One lawmaker who didn’t need to be convinced is Appropriations Committee co-chairwoman Sen. Toni N. Harp, D-New Haven, who works at the Cornell Scott Hill Health Center and sat in the audience during Blumenthal’s visit. When Blumenthal asked her to weigh in, Harp said health centers help keep people out of emergency rooms, get patients involved in wellness programs and address racial and ethnic health disparities.
“It’s really important that we don’t dismantle the system,” she said.
To argue against the proposed state cuts, the CEOs of two Bridgeport-based health centers planned to attend a Town Hall-style meeting with Malloy Monday night.
In the governor’s budget proposal, grants paid to the health centers would be cut by $3.8 million a year. Like hospitals, they would also lose state funding meant to help cover the cost of uncompensated care.
Office of Policy and Management Secretary Benjamin Barnes, Malloy’s budget director, called health centers “a big part of our health care landscape, especially for Medicaid recipients.” But he said the state must restrain health care costs, and said the way to do so is to pay health care providers less.
“We’ve elected to do that in the areas where we thought the providers would be best able to continue to provide care,” he said.

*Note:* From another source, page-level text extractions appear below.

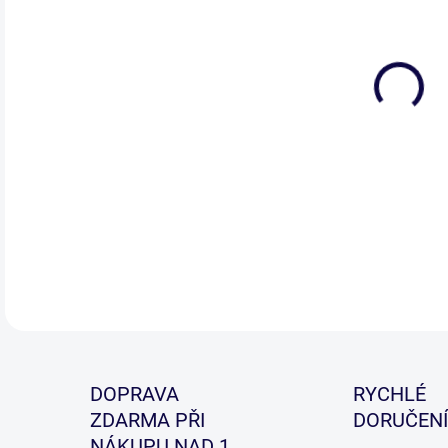
Neo
DETA
DOPRAVA
RYCHLÉ
ZDARMA PŘI
DORUČENÍ
NÁKUPU NAD 1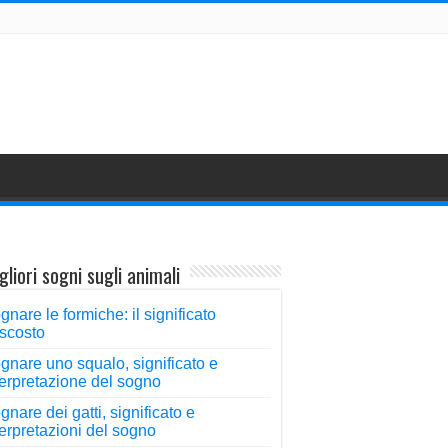
gliori sogni sugli animali
gnare le formiche: il significato
scosto
gnare uno squalo, significato e
terpretazione del sogno
gnare dei gatti, significato e
terpretazioni del sogno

Barnes noted that health centers–known as federally qualified health centers, or FQHCs–receive higher rates for treating Medicaid patients than other providers. Like hospitals, they have also benefited from an increase in reimbursement rates from treating patients in a new Medicaid program for low-income adults, known as Medicaid LIA, that replaced a lower-paying state program.
“I’m not going to hide what we did to the hospitals and FQHCs,” he said. “We took money from them and we did it in those cases because we thought that those were the parts of the health care system that could afford that given what’s happened with LIA and what we need to do.”
Cuts in federal funding to health centers would change the environment, Barnes said. But he said the state must be selective in any efforts to make up lost federal funds.
“That same bill is taking hundreds of millions of dollars away from all kinds of other state programs,” he said. “I frankly don’t believe that the state of Connecticut is in a position to bail all those out.”